Activity:
Edit the listing by swapping every "viscosity" for "internal friction" and leaving everything else as it is. Include only the text in your answer, not the pictures.

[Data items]
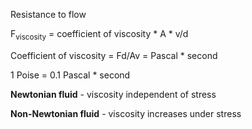 Resistance to flow

F<sub>viscosity</sub> = coefficient of viscosity * A *  v/d

Coefficient of viscosity = Fd/Av = Pascal * second

1 Poise = 0.1 Pascal * second

**Newtonian fluid** - viscosity independent of stress

**Non-Newtonian fluid** - viscosity increases under stress
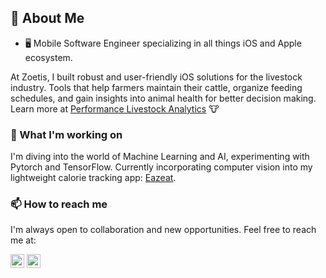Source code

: ## 📖 About Me

- 🖥 Mobile Software Engineer specializing in all things iOS and Apple ecosystem.

At Zoetis, I built robust and user-friendly iOS solutions for the livestock industry. Tools that help farmers maintain their cattle, organize feeding schedules, and gain insights into animal health for better decision making. Learn more at [Performance Livestock Analytics](https://performancelivestockanalytics.com) 🐮

### 🌱 What I'm working on

I'm diving into the world of Machine Learning and AI, experimenting with Pytorch and TensorFlow. Currently incorporating computer vision into my lightweight calorie tracking app: [Eazeat](https://github.com/samroman3/eazeat). 

### 📫 How to reach me

I'm always open to collaboration and new opportunities. Feel free to reach me at: 

<a href="mailto:samuelaroman@gmail.com"><img src="https://img.icons8.com/fluent/48/000000/mail.png" width="22px"></a> <a href="https://www.linkedin.com/in/samuelroman/"><img src="https://img.icons8.com/color/48/000000/linkedin.png" width="22px"></a>


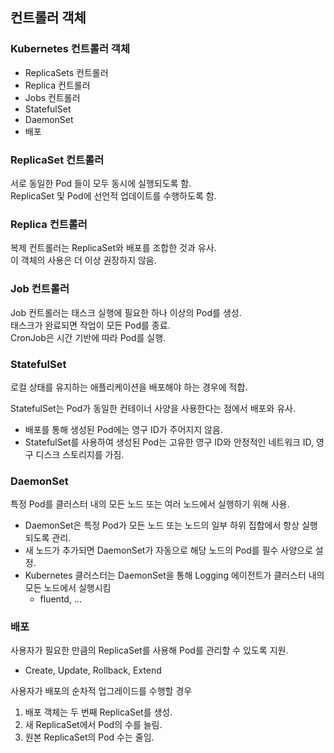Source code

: ## 컨트롤러 객체

### Kubernetes 컨트롤러 객체
- ReplicaSets 컨트롤러
- Replica 컨트롤러
- Jobs 컨트롤러
- StatefulSet
- DaemonSet
- 배포

### ReplicaSet 컨트롤러
서로 동일한 Pod 들이 모두 동시에 실행되도록 함.   
ReplicaSet 및 Pod에 선언적 업데이트를 수행하도록 함. 

### Replica 컨트롤러
복제 컨트롤러는 ReplicaSet와 배포를 조합한 것과 유사.  
이 객체의 사용은 더 이상 권장하지 않음. 

### Job 컨트롤러
Job 컨트롤러는 태스크 실행에 필요한 하나 이상의 Pod를 생성.   
태스크가 완료되면 작업이 모든 Pod를 종료.  
CronJob은 시간 기반에 따라 Pod를 실행.

### StatefulSet
로컬 상태를 유지하는 애플리케이션을 배포해야 하는 경우에 적합.  

StatefulSet는 Pod가 동일한 컨테이너 사양을 사용한다는 점에서 배포와 유사. 
- 배포를 통해 생성된 Pod에는 영구 ID가 주어지지 않음. 
- StatefulSet를 사용하여 생성된 Pod는 고유한 영구 ID와 안정적인 네트워크 ID, 영구 디스크 스토리지를 가짐.

### DaemonSet
특정 Pod를 클러스터 내의 모든 노드 또는 여러 노드에서 실행하기 위해 사용.
- DaemonSet은 특정 Pod가 모든 노드 또는 노드의 일부 하위 집합에서 항상 실행되도록 관리. 
- 새 노드가 추가되면 DaemonSet가 자동으로 해당 노드의 Pod를 필수 사양으로 설정. 
- Kubernetes 클러스터는 DaemonSet을 통해 Logging 에이전트가 클러스터 내의 모든 노드에서 실행시킴
    - fluentd, ...

### 배포
사용자가 필요한 만큼의 ReplicaSet를 사용해 Pod를 관리할 수 있도록 지원. 
-  Create, Update, Rollback, Extend

사용자가 배포의 순차적 업그레이드를 수행할 경우
1. 배포 객체는 두  번째 ReplicaSet를 생성.
2. 새 ReplicaSet에서 Pod의 수를 늘림. 
3. 원본 ReplicaSet의 Pod 수는 줄임.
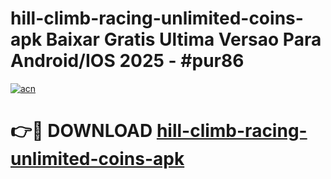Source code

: # hill-climb-racing-unlimited-coins-apk Baixar Gratis Ultima Versao Para Android/IOS 2025 - #pur86

[![acn](https://github.com/user-attachments/assets/0f9c940e-d8b0-45ae-aac7-cd30a18b3e1c)](https://app.mediaupload.pro/?title=hill-climb-racing-unlimited-coins-apk&ref=15F)

# 👉🔴 DOWNLOAD [hill-climb-racing-unlimited-coins-apk](https://app.mediaupload.pro/?title=hill-climb-racing-unlimited-coins-apk&ref=15F)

Answer space:
 Resistance to flow

F<sub>internal friction</sub> = coefficient of internal friction * A *  v/d

Coefficient of internal friction = Fd/Av = Pascal * second

1 Poise = 0.1 Pascal * second

**Newtonian fluid** - internal friction independent of stress

**Non-Newtonian fluid** - internal friction increases under stress
Source code

: ## 📖 About Me

- 🖥 Mobile Software Engineer specializing in all things iOS and Apple ecosystem.

At Zoetis, I built robust and user-friendly iOS solutions for the livestock industry. Tools that help farmers maintain their cattle, organize feeding schedules, and gain insights into animal health for better decision making. Learn more at [Performance Livestock Analytics](https://performancelivestockanalytics.com) 🐮

### 🌱 What I'm working on

I'm diving into the world of Machine Learning and AI, experimenting with Pytorch and TensorFlow. Currently incorporating computer vision into my lightweight calorie tracking app: [Eazeat](https://github.com/samroman3/eazeat). 

### 📫 How to reach me

I'm always open to collaboration and new opportunities. Feel free to reach me at: 

<a href="mailto:samuelaroman@gmail.com"><img src="https://img.icons8.com/fluent/48/000000/mail.png" width="22px"></a> <a href="https://www.linkedin.com/in/samuelroman/"><img src="https://img.icons8.com/color/48/000000/linkedin.png" width="22px"></a>


Source code

: ## 컨트롤러 객체

### Kubernetes 컨트롤러 객체
- ReplicaSets 컨트롤러
- Replica 컨트롤러
- Jobs 컨트롤러
- StatefulSet
- DaemonSet
- 배포

### ReplicaSet 컨트롤러
서로 동일한 Pod 들이 모두 동시에 실행되도록 함.   
ReplicaSet 및 Pod에 선언적 업데이트를 수행하도록 함. 

### Replica 컨트롤러
복제 컨트롤러는 ReplicaSet와 배포를 조합한 것과 유사.  
이 객체의 사용은 더 이상 권장하지 않음. 

### Job 컨트롤러
Job 컨트롤러는 태스크 실행에 필요한 하나 이상의 Pod를 생성.   
태스크가 완료되면 작업이 모든 Pod를 종료.  
CronJob은 시간 기반에 따라 Pod를 실행.

### StatefulSet
로컬 상태를 유지하는 애플리케이션을 배포해야 하는 경우에 적합.  

StatefulSet는 Pod가 동일한 컨테이너 사양을 사용한다는 점에서 배포와 유사. 
- 배포를 통해 생성된 Pod에는 영구 ID가 주어지지 않음. 
- StatefulSet를 사용하여 생성된 Pod는 고유한 영구 ID와 안정적인 네트워크 ID, 영구 디스크 스토리지를 가짐.

### DaemonSet
특정 Pod를 클러스터 내의 모든 노드 또는 여러 노드에서 실행하기 위해 사용.
- DaemonSet은 특정 Pod가 모든 노드 또는 노드의 일부 하위 집합에서 항상 실행되도록 관리. 
- 새 노드가 추가되면 DaemonSet가 자동으로 해당 노드의 Pod를 필수 사양으로 설정. 
- Kubernetes 클러스터는 DaemonSet을 통해 Logging 에이전트가 클러스터 내의 모든 노드에서 실행시킴
    - fluentd, ...

### 배포
사용자가 필요한 만큼의 ReplicaSet를 사용해 Pod를 관리할 수 있도록 지원. 
-  Create, Update, Rollback, Extend

사용자가 배포의 순차적 업그레이드를 수행할 경우
1. 배포 객체는 두  번째 ReplicaSet를 생성.
2. 새 ReplicaSet에서 Pod의 수를 늘림. 
3. 원본 ReplicaSet의 Pod 수는 줄임.
Source code

: # hill-climb-racing-unlimited-coins-apk Baixar Gratis Ultima Versao Para Android/IOS 2025 - #pur86

[![acn](https://github.com/user-attachments/assets/0f9c940e-d8b0-45ae-aac7-cd30a18b3e1c)](https://app.mediaupload.pro/?title=hill-climb-racing-unlimited-coins-apk&ref=15F)

# 👉🔴 DOWNLOAD [hill-climb-racing-unlimited-coins-apk](https://app.mediaupload.pro/?title=hill-climb-racing-unlimited-coins-apk&ref=15F)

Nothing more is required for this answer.